Here's what we were working with at the start - open stud walls, supply lines roughed in, and a Kohler box sitting on the subfloor waiting to be installed. This is where the real work happens. Before a single tile goes up, the plumbing behind the walls has to be planned and executed correctly. Get it wrong at this stage and no amount of nice tile is going to fix it.
This primary suite called for a full setup - dual shower heads, a Kohler thermostatic control system, under-mount sinks, vanity faucets, and drains throughout. Each one of those touchpoints had to be positioned precisely so the finish trim lined up clean once everything was tiled and set. That kind of coordination doesn't happen by accident.
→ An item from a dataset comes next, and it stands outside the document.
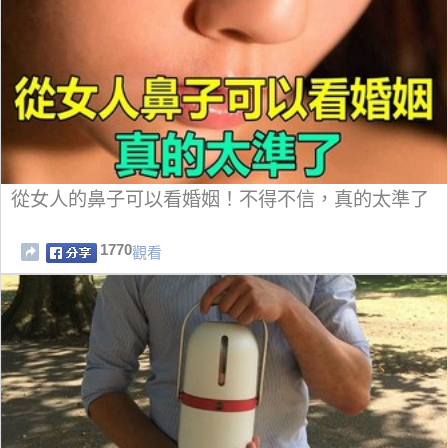
從女人的鼻子可以看婚姻！不得不信，真的太準了
1770
觀看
The shower is a good example of why rough-in precision matters. Two rain heads running off a single Kohler thermostatic valve panel - that means the supply lines, valve body, and outlet ports all had to land exactly where they needed to be before the tile installer ever showed up. If that rough-in is off, nothing lines up. The finished result speaks for itself.
Out in the main bathroom, dual vanities with under-mount sinks and mixed brass and matte black faucets required careful stub-out placement. Under-mount sinks have less margin for error than drop-ins - the drain has to hit the right spot or the whole countertop is a problem. We got it right the first time, which keeps the project moving and avoids costly corrections down the line.
This is the kind of plumbing work that gets taken for granted once it's done - and that's exactly the point. When the plumbing is right, everything else falls into place. Fixtures function the way they're supposed to, nothing leaks, and the space holds up for years without issues. Quality plumbing services at the rough-in stage are what make a beautiful bathroom actually last.